++++ DOCUMENT EXCERPT

To prepare the waffle cone coating assemblies 10, 510, 710, 910 for operation, an operator may actuate the power control 70, 270 to a place the assembly 10, 510, 710, 910 in a powered “on” state. In the powered “on” state, the heating element(s) 112, 312, 584 receive current and provide heat to the components (e.g., recirculation conduit 104, 204, basin 522) in contact with the heating element(s) 112, 312, 584. In this way, the coating material 50, which may be chocolate, disposed within the basin 22, 522 increases in temperature to melt, or reach a desired viscosity.
In some examples, the desired viscosity of the coating material 50 is in a range of approximately 95-115 degrees MacMichael (°McM) (approximately 2.8-3.38 Ns/m2) when heated to the desired temperature. In some examples, the desired temperature of coating material 50 is in a range of approximately 104-120° F. (40.0-48.9° C.), or more specifically in a range of approximately 115-117° F. (46.1-47.2° C.). Once the waffle cone coating assembly 10, 510, 710, 910 is heated sufficiently to liquefy the coating material 50, the pump, 82, 282 or motor 608, may be switched to the “on” state via the pump control 74, 274 or drive control 574, respectively. Next, the pump speed control 78, 278 or the drive speed control 578 may be adjusted to gradually increase the speed of the pump 82, 282 or motor 608, respectively, until a desired flow rate of the coating material 50 through the nozzle 38, 538 is reached. In some aspects, the flow rate of the coating material 50 can be varied from 0 to approximately 12 pounds per minute. The fountain assembly 26, 526 is specifically configured to gently envelop the nozzle 38, 538 with the coating material 50 at the desired flow rate of the coating material 50 such that the coating material 50 is prevented from spraying and the coating material 50 covers substantially an entire outer surface of the nozzle 38, 538. In this way, the nozzle 38, 538 may spread the coating material 50 over the upper surface 450 and the annular sidewall 454 of the nozzle 38.

++++++++
++++ ENTRIES SUPPLIED

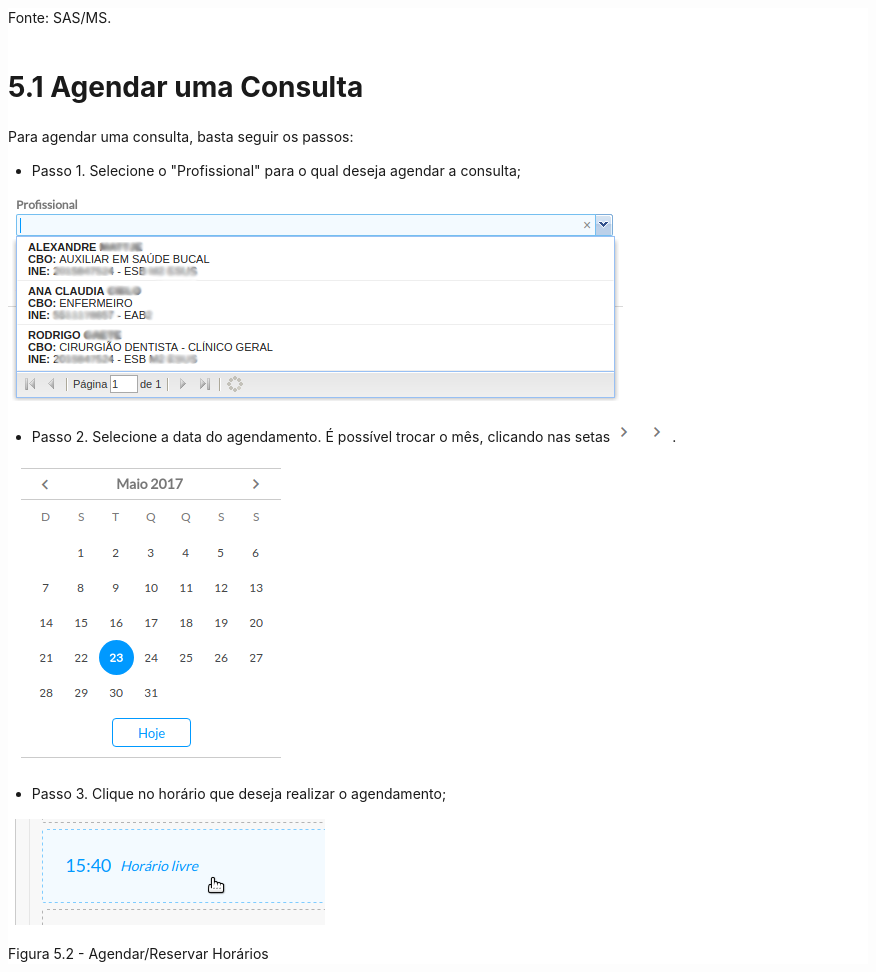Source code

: Fonte: SAS/MS.

# 5.1 Agendar uma Consulta

Para agendar uma consulta, basta seguir os passos:

- Passo 1. Selecione o "Profissional" para o qual deseja agendar a consulta;

![](media/image273.png)

- Passo 2. Selecione a data do agendamento. É possível trocar o mês, clicando nas setas![](media/image274.png) ![](media/image274.png).

![](media/image275.png)

- Passo 3. Clique no horário que deseja realizar o agendamento;

![](media/image276.png)

Figura 5.2 - Agendar/Reservar Horários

++++++++

WHAT YOU NEED TO DO »
(a) According to the waffle cone coating excerpt, what range can the flow rate of the coating material be varied across?
(b) In the waffle cone coating excerpt, reproduce word for word the stretch from "To prepare the" through "a desired viscosity.".

ANSWERS BY ITEM NUMBER »
(a) From 0 to approximately 12 pounds per minute.

(b)
To prepare the waffle cone coating assemblies 10, 510, 710, 910 for operation, an operator may actuate the power control 70, 270 to a place the assembly 10, 510, 710, 910 in a powered “on” state. In the powered “on” state, the heating element(s) 112, 312, 584 receive current and provide heat to the components (e.g., recirculation conduit 104, 204, basin 522) in contact with the heating element(s) 112, 312, 584. In this way, the coating material 50, which may be chocolate, disposed within the basin 22, 522 increases in temperature to melt, or reach a desired viscosity.